SELECTION -
When the denominator has a sqrt(x), to integrate this, I would "flip" it with the numerator to make it a (x)^-1/2. And then if I take the integral of this function I get "2x^(1/2)+C".... When adding 1 to "-(1\2)" you get just (1/2), so how does the the 2 end up top (numerator) as a coefficient of x^(1/2)?

Question

anonymous · Answer

Can you explain why 3 divided by 1/2 is 6?

anonymous · Answer

Because you flip the fraction on the bottom and multiply it to the numerator... right?

anonymous · Answer

Exactly. So same thing here $$\frac{x^{1/2}}{1/2} $$ means you flip the 1/2 in the bottom and what is 1/2 flipped over?

anonymous · Answer

I'm just confused because you "bring up" the sqrt(x) and it becomes a negative exponent, but after the integral happens it is now positive... if it's now a positive exponent shouldn't it stay at the top? in which case why would you flip the fraction taken from the integral process?

anonymous · Answer

$$\int\limits_{}^{}1/\sqrt{x}dx = \int\limits_{}^{}x^{-1/2}dx = (1/2)x ^{1/2} +C$$

anonymous · Answer

So you are talking about 2 separate processes: rewriting (this is just for appearances - no 'math' goes on) and integration (math happens here). The process of integration says to do 2 steps: add 1 to the exponent, then divide by the new exponent.

anonymous · Answer

so, it's a simplification step to then multiply the flipped denominator? (sorry, I have poor math vocabulary)

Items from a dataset

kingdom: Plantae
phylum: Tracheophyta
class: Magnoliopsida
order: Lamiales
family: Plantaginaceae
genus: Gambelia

TASK SET -
A - Switch "appearances" to "looks" in the forum thread, and write out the passage from "So you are talking" up to and including "the new exponent.".
B - Answer these about the forum thread:
(i) What result does the opening post say comes from taking the integral of x^(-1/2)?
(ii) Which division does one reply ask to have explained as equaling 6?
(iii) What two steps does the process of integration say to do?
Work from the forum thread alone.

ANSWER LIST -
A -
So you are talking about 2 separate processes: rewriting (this is just for looks - no 'math' goes on) and integration (math happens here). The process of integration says to do 2 steps: add 1 to the exponent, then divide by the new exponent.

B -
(i) 2x^(1/2)+C
(ii) 3 divided by 1/2
(iii) Add 1 to the exponent, then divide by the new exponent.